Ann Vasc Surg. 2005 Jan;19(1):5-10. doi: 10.1007/s10016-004-0149-8.
Spontaneous dissection of the vertebral artery (VA) is usually managed medically. The objective of this report was to describe 10 patients treated surgically for spontaneous dissection of the VA. Seven men and three women with a mean age of 52.5 +/- 11.3 years were treated between December 1978 and January 2001. In eight cases the presenting symptom was neck pain. Transient ischemic attack or completed stroke in the vertebrobasilar distribution followed in nine cases. In the remaining case, symptoms resulted from irritation of the superior roots of the brachial plexus. Dissection was located in one segment of the VA in seven cases and two contiguous segments in three cases. Lesions involved aneurysm in seven cases, tight stenosis in two, and occlusion in one. The decision to perform surgery was made because of either continued symptoms despite maximal anticoagulation therapy or the presence of an aneurysm causing recurrent thromboembolism or threatening rupture. In eight cases the revascularization procedure consisted of bypass from the carotid artery to the distal VA. In the remaining two cases revascularization was achieved by transposition of the VA directly onto the common or internal carotid artery. Postoperative recovery was uneventful in all cases. No further neurological events were observed in any patient at a mean follow-up of 96.9 +/- 66 months (range, 12-216 months). Long-term resolution of vertebrobasilar symptoms was achieved in all cases, including one patient whose bypass occluded at 6 months. From these results we conclude that surgical treatment is the method of choice for spontaneous dissection of the extracranial VA associated with continued vertebrobasilar symptoms despite maximal medical therapy or with an expanding aneurysm. The most useful technique is bypass to the distal VA. Morbidity is low and long-term outcome is excellent.

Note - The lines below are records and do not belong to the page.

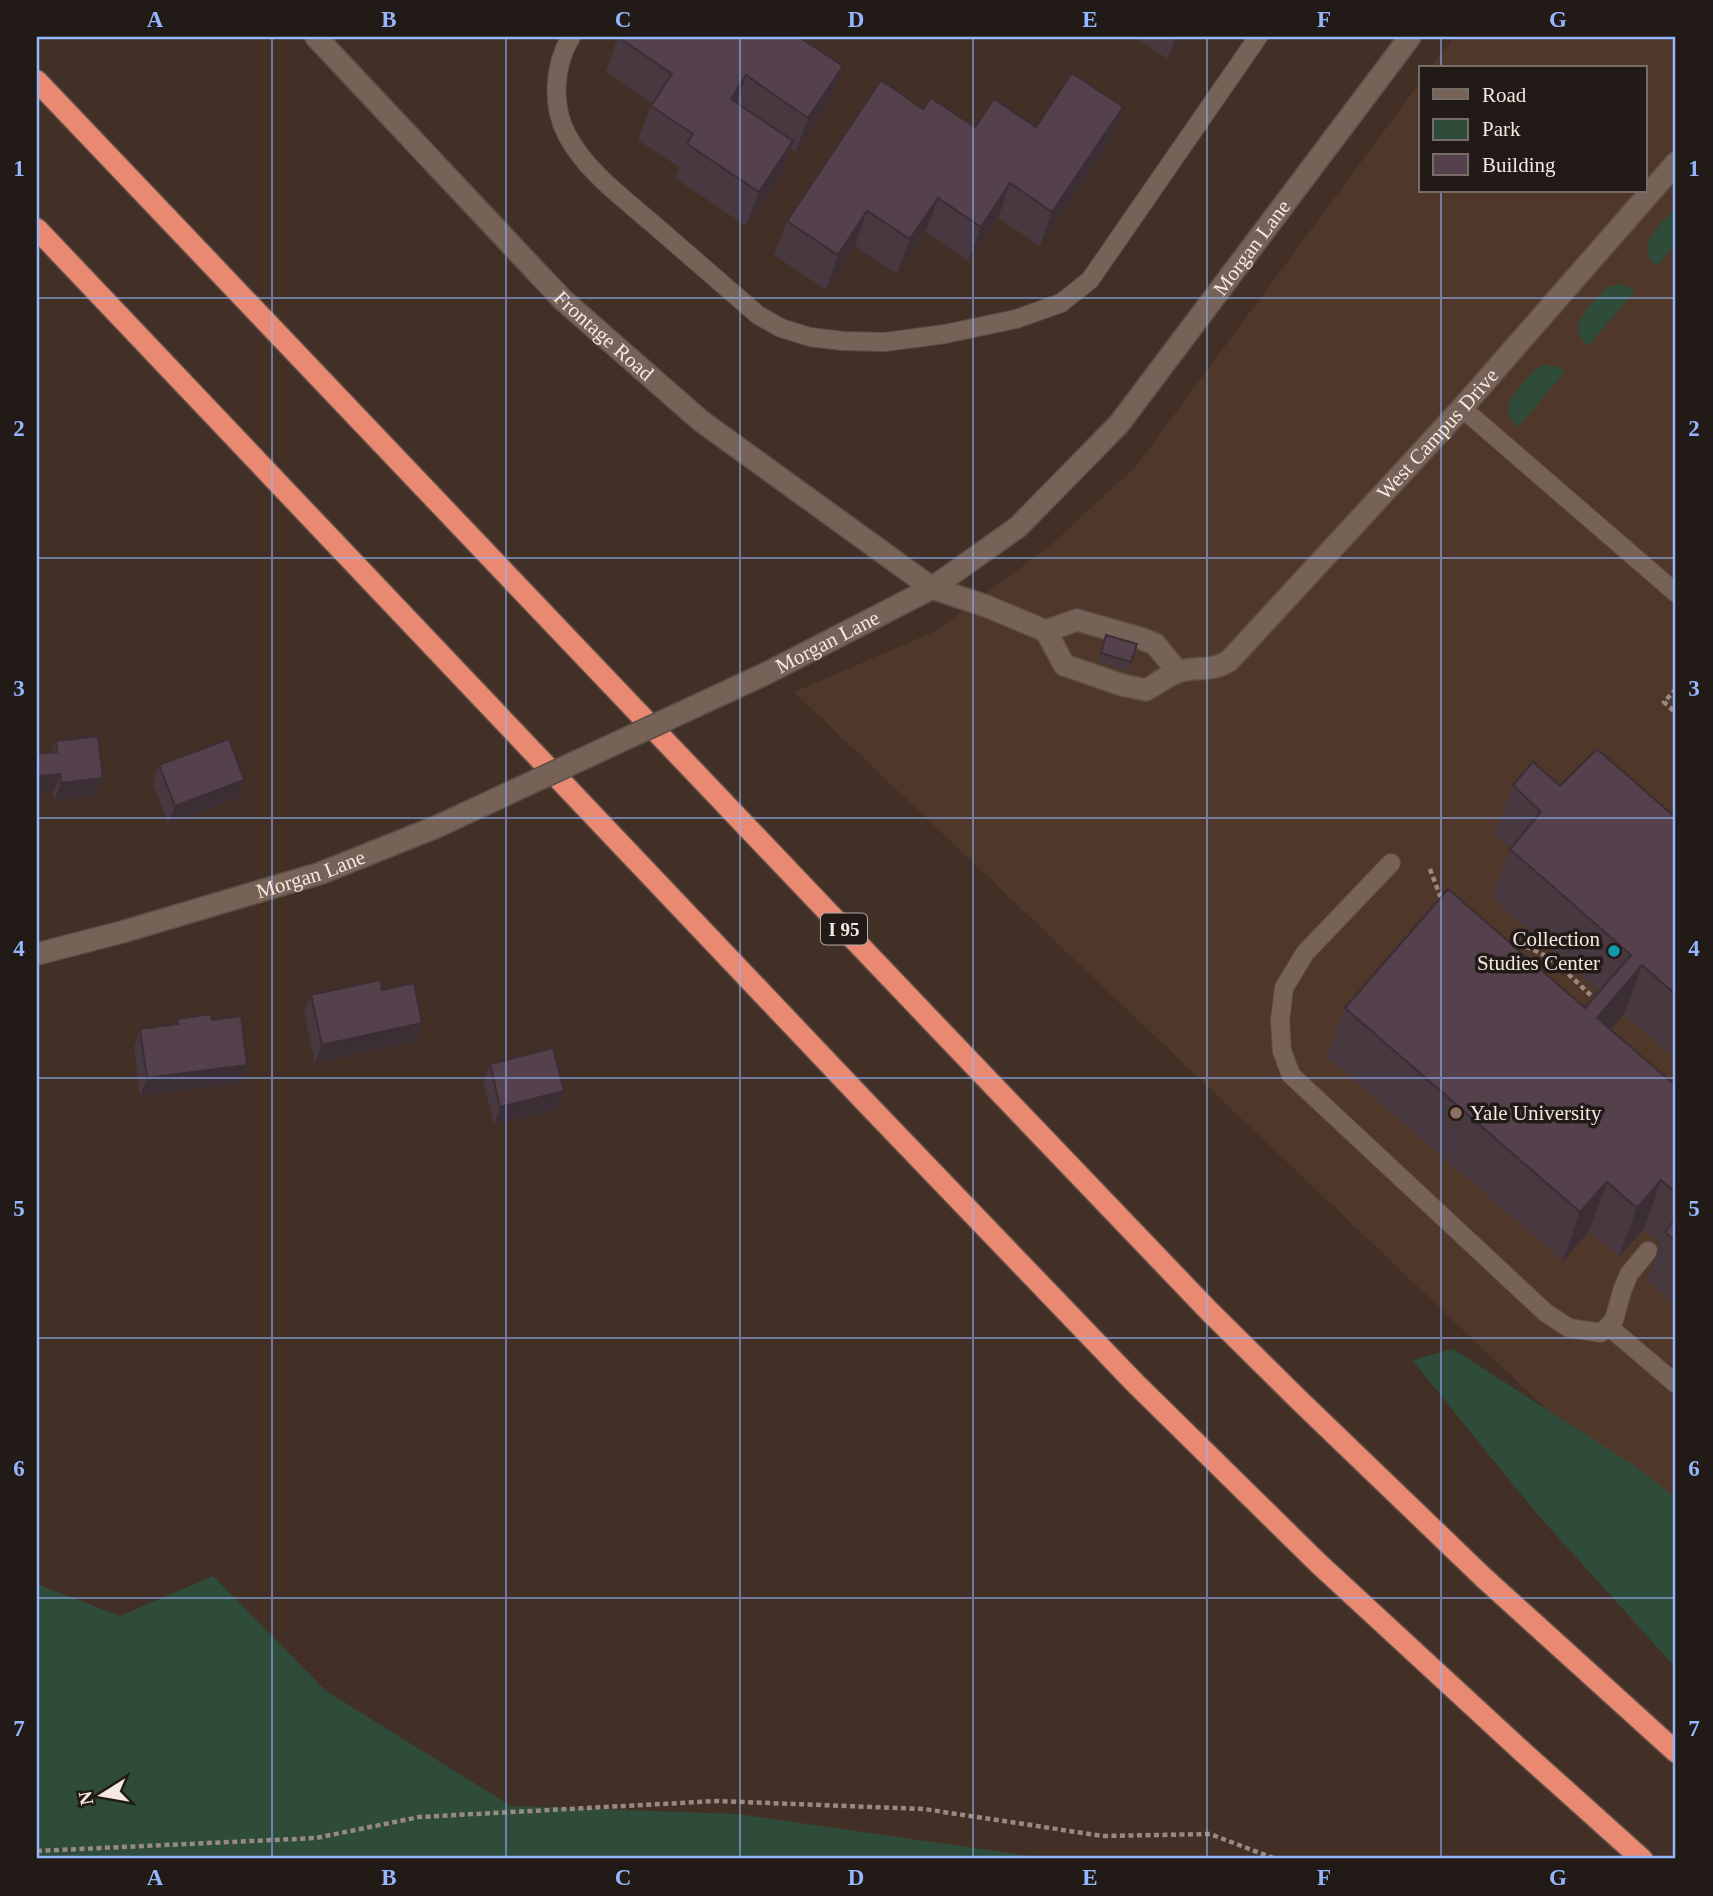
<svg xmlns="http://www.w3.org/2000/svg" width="1713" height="1896" viewBox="0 0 1713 1896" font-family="'Times New Roman',serif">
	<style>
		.built { fill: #4f372a }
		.green { fill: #2f4c3a }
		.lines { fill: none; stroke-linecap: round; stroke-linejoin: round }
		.lane-casing { stroke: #5d4e46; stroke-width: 20 }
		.street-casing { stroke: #5d4e46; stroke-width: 24 }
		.secondary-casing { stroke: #5d4e46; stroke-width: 24 }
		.highway-casing { stroke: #5d4e46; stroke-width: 24 }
		.path { stroke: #988981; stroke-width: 4.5; stroke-dasharray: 5 3.5; stroke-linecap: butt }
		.lane { stroke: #776258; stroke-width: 18 }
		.street { stroke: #776258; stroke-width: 21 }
		.secondary { stroke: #776258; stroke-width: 21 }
		.highway { stroke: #e98971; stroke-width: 21 }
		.secondary-bridge-casing { stroke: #5d4e46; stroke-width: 24; stroke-linecap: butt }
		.secondary-bridge { stroke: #776258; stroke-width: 21 }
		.wall { fill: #483840 }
		.shaded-wall { fill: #3b2e34 }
		.building { fill: #54414b; stroke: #3b2e34; stroke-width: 2 }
		.grid { fill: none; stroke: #95b7fd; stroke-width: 2; stroke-opacity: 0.55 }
		.culture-dot { fill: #0f9aa8; stroke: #221a16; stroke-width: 2.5 }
		.education-dot { fill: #8d6e63; stroke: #221a16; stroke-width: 2.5 }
		.labels { text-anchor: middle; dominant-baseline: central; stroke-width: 7; stroke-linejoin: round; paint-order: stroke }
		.shield { fill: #221a16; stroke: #b5aaa5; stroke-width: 2 }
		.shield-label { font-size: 19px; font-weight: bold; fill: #f4e8e2 }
		.street-label { font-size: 21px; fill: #f4e8e2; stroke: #221a16 }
		.poi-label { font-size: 21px; fill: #f4e8e2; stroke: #221a16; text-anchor: end }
		.neatline { fill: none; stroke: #95b7fd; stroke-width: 2.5 }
		.grid-label { font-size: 23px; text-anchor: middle; font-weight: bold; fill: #95b7fd }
	</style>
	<rect width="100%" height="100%" fill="#423026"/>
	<path class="built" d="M 1454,37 L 1676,37 L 1676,1533 L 794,692 L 936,631 L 1051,545 L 1137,465 L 1421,81 L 1421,191 L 1645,191 L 1645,68 L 1430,68 Z"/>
	<path class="green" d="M 1676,208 L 1676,244 L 1657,266 C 1632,249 1662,221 1676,208 Z
		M 1621,284 L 1635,291 L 1588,346 C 1569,330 1581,316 1593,302 C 1602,292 1607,285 1621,284 Z
		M 1544,365 L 1558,367 L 1565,372 L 1518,427 C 1499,411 1511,397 1523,383 C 1530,375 1534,369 1544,365 Z
		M 1453,1349 L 1635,1466 L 1676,1498 L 1676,1668 L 1538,1515 L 1412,1360 Z
		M 213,1576 L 326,1691 L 511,1806 L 738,1814 L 1051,1859 L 37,1859 L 37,1584 L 120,1616 Z"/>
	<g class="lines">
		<defs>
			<path id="lane" d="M 571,37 C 554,65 551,105 567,135 C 586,171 622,197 652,223 C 688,254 723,285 758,315 L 781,328 L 810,337 L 843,341 L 885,342 L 945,334 L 1016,319 L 1061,303 L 1090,280 L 1258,37
				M 1462,408 L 1676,593
				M 1391,863 L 1305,953 L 1284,988 L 1280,1021 L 1282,1051 L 1291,1075 L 1546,1313 L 1569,1328 L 1601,1333 L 1614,1320 L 1622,1291 L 1629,1274 L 1648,1251
				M 1608,1326 L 1676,1384"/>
			<g id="street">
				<path id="s1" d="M 932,588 L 986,606 L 1046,631 L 1064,665 L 1122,685 L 1146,690 C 1157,684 1169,674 1181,671 C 1201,666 1211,672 1229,661 L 1462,408 L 1676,163"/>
				<path d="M 1046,631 L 1077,620 L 1140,638 L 1155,644 L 1178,672"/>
			</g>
			<g id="secondary">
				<path id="s2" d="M 316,37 L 563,300 L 701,421 L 932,588"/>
				<path id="s3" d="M 767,673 L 932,588 L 1018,527 L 1119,424 L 1410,37"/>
				<path id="s4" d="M 37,954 L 122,932 L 321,873 L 436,827"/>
			</g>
			<path id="highway" d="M 37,81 L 943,1033 L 1209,1311 L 1300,1401 L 1484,1578 L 1676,1752
				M 37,229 L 871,1108 L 1135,1383 L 1318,1563 L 1525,1754 L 1642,1859"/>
		</defs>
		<use href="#lane" class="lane-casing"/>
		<use href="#street" class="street-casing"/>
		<use href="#secondary" class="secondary-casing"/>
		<use href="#highway" class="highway-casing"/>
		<path class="path" d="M 1676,689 L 1664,702 L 1676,713
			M 1430,869 L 1442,901
			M 1509,944 C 1545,945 1571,978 1596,1000
			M 37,1851 L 316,1838 L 419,1817 L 717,1801 L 924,1809 L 1103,1836 L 1210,1834 L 1276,1859"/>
		<use href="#lane" class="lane"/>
		<use href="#street" class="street"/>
		<use href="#secondary" class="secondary"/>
		<use href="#highway" class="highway"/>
		<defs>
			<path id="secondary-bridge" d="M 436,827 L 767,673"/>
		</defs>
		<use href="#secondary-bridge" class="secondary-bridge-casing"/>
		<use href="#secondary-bridge" class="secondary-bridge"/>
	</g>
	<path class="wall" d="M 618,37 L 830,101 L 796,152 L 791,148 L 781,176 L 746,226 L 675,178 L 679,167 L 638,140 L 652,103 L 606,72 Z
		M 1134,37 L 1183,37 L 1168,59 Z
		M 923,109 L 975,127 L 1036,127 L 1110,141 L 1040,246 L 998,218 L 968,261 L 926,232 L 897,274 L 855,246 L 826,290 L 774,255 L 787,221 Z
		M 1106,635 L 1137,644 L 1127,671 L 1098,662 Z
		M 56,741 L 96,796 L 54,801 L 51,752 Z
		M 159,765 L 238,798 L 168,824 L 153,783 Z
		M 1513,785 L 1560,786 L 1676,818 L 1676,1059 L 1624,1014 L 1611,1030 L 1676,1087 L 1676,1306 L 1647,1280 L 1660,1243 L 1644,1229 L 1619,1256 L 1589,1231 L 1563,1261 L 1327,1057 L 1345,1008 L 1585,1008 L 1599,991 L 1492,898 L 1510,848 L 1495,834 Z
		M 382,990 L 422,1023 L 416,1041 L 315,1063 L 304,1013 L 311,995 Z
		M 177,1019 L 212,1020 L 247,1065 L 241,1083 L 140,1096 L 134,1047 L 140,1029 L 175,1025 Z
		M 490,1064 L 558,1109 L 494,1125 L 483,1082 Z"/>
	<path class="shaded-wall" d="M 1176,37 L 1183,37 L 1168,59 Z
		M 843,66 L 830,101 L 796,152 L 808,118 Z
		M 746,75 L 734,110 L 731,99 Z
		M 1123,107 L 1110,141 L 1040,246 L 1052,212 Z
		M 793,141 L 781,176 L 746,226 L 759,192 Z
		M 1010,183 L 998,218 L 968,261 L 981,227 Z
		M 938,198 L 926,232 L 897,274 L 910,239 Z
		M 867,211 L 855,246 L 826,290 L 838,255 Z
		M 60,774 L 54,791 L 37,793 L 37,776 Z
		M 103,778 L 96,796 L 54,801 L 61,783 Z
		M 244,780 L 238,798 L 168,824 L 175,806 Z
		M 1642,965 L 1624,1014 L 1579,1066 L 1597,1018 Z
		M 422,1023 L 416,1041 L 315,1063 L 322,1045 Z
		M 247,1065 L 241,1083 L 140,1096 L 147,1078 Z
		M 564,1091 L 558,1109 L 494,1125 L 500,1107 Z
		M 1661,1180 L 1644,1229 L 1619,1256 L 1637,1208 Z
		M 1607,1182 L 1589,1231 L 1563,1261 L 1580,1212 Z"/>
	<path class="building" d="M 618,37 L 799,37 L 843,66 L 808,118 L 746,75 L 731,99 L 793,141 L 759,192 L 687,144 L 693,134 L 651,106 L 672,74 Z
		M 1072,73 L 1123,107 L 1052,212 L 1010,183 L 981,227 L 938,198 L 910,239 L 867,211 L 838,255 L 787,221 L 881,80 L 923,109 L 931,98 L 975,127 L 994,99 L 1036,127 Z
		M 1106,635 L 1137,644 L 1131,662 L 1101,653 Z
		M 98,736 L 103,778 L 61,783 L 60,774 L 37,776 L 37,754 L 57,752 L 56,741 Z
		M 229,739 L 244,780 L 175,806 L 159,765 Z
		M 1597,749 L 1676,818 L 1676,995 L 1642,965 L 1597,1018 L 1676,1086 L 1676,1193 L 1661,1180 L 1637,1208 L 1607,1182 L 1580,1212 L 1345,1008 L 1448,889 L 1585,1008 L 1631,955 L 1510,849 L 1541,812 L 1513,785 L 1533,762 L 1560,786 Z
		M 380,980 L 382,990 L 414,983 L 422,1023 L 322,1045 L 311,995 Z
		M 211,1014 L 212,1020 L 241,1016 L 247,1065 L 147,1078 L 140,1029 L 178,1024 L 177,1019 Z
		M 553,1048 L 564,1091 L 500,1107 L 490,1064 Z
		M 1676,1218 L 1676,1242 L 1665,1232 Z"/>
	<path class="grid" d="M 272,37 L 272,1859M 506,37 L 506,1859M 740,37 L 740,1859M 973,37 L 973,1859M 1207,37 L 1207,1859M 1441,37 L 1441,68M 1441,191 L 1441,1859M 37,298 L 1676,298M 37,558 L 1676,558M 37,818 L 1676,818M 37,1078 L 1676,1078M 37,1338 L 1676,1338M 37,1598 L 1676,1598"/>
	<circle class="culture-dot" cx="1614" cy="951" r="7"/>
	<circle class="education-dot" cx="1456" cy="1113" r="7"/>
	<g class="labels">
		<rect class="shield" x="821" y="913.5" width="46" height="31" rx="5"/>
		<g class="shield-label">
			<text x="844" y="929">I 95</text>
		</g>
		<g class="street-label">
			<text stroke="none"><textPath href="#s3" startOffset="656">Morgan Lane</textPath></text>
			<text stroke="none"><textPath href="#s2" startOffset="415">Frontage Road</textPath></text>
			<text stroke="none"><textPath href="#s1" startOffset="644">West Campus Drive</textPath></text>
			<text stroke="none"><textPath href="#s3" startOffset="68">Morgan Lane</textPath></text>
			<text stroke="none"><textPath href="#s4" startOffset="285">Morgan Lane</textPath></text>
		</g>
		<g class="poi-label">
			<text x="1600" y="939">Collection<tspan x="1600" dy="24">Studies Center</tspan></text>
			<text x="1470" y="1113" text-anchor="start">Yale University</text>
		</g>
	</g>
	<rect width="1713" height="1896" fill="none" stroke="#221a16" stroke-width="77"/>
	<rect x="1419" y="66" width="228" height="126" fill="#221a16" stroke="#766c68" stroke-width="2"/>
	<rect x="1433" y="89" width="35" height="10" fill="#776258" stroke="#766c68" stroke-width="2"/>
	<text x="1482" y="102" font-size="21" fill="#f4e8e2">Road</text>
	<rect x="1433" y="119" width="35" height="21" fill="#2f4c3a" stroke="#766c68" stroke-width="2"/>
	<text x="1482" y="136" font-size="21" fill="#f4e8e2">Park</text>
	<rect x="1433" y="154" width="35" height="21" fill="#54414b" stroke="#766c68" stroke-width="2"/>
	<text x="1482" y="172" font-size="21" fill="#f4e8e2">Building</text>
	<g transform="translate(102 1795) rotate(259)" stroke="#221a16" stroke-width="5" paint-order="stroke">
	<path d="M0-5L12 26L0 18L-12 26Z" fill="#f4e8e2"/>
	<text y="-10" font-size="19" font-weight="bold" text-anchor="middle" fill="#f4e8e2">N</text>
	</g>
	<rect x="38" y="38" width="1636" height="1819" class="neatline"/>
	<g class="grid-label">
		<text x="155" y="27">A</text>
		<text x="389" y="27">B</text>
		<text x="623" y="27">C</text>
		<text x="856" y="27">D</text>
		<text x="1090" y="27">E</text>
		<text x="1324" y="27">F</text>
		<text x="1558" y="27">G</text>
		<text x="19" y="176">1</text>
		<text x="1694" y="176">1</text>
		<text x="19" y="436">2</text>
		<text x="1694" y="436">2</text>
		<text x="19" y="696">3</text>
		<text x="1694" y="696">3</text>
		<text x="19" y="956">4</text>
		<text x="1694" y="956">4</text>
		<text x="19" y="1216">5</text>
		<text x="1694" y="1216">5</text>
		<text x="19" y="1476">6</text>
		<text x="1694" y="1476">6</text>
		<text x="19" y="1736">7</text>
		<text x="1694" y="1736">7</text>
		<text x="155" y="1885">A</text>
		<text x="389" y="1885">B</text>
		<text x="623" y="1885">C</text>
		<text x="856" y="1885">D</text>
		<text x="1090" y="1885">E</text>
		<text x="1324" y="1885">F</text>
		<text x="1558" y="1885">G</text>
	</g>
</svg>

椎动脉自发性夹层通常采用内科治疗。本报告的目的是描述10例接受手术治疗的椎动脉自发性夹层患者。1978年12月至2001年1月期间,对7名男性和3名女性进行了治疗,平均年龄为52.5±11.3岁。8例患者的首发症状为颈部疼痛。9例患者随后出现椎基底动脉供血区的短暂性脑缺血发作或完全性卒中。在其余1例中,症状由臂丛神经上根受刺激引起。7例夹层位于椎动脉的一个节段,3例位于两个相邻节段。病变包括7例动脉瘤、2例严重狭窄和1例闭塞。决定进行手术是因为尽管进行了最大程度的抗凝治疗仍有持续症状,或者存在导致反复血栓栓塞或有破裂风险的动脉瘤。8例患者的血运重建手术包括从颈动脉到椎动脉远端的搭桥。其余2例通过将椎动脉直接移位到颈总动脉或颈内动脉实现血运重建。所有病例术后恢复顺利。平均随访96.9±66个月(范围12 - 216个月),所有患者均未观察到进一步的神经事件。所有病例的椎基底动脉症状均得到长期缓解,包括1例搭桥在6个月时闭塞的患者。从这些结果我们得出结论,对于尽管进行了最大程度的内科治疗仍有持续椎基底动脉症状或伴有动脉瘤扩大的颅外椎动脉自发性夹层,手术治疗是首选方法。最有效的技术是搭桥至椎动脉远端。发病率低,长期预后良好。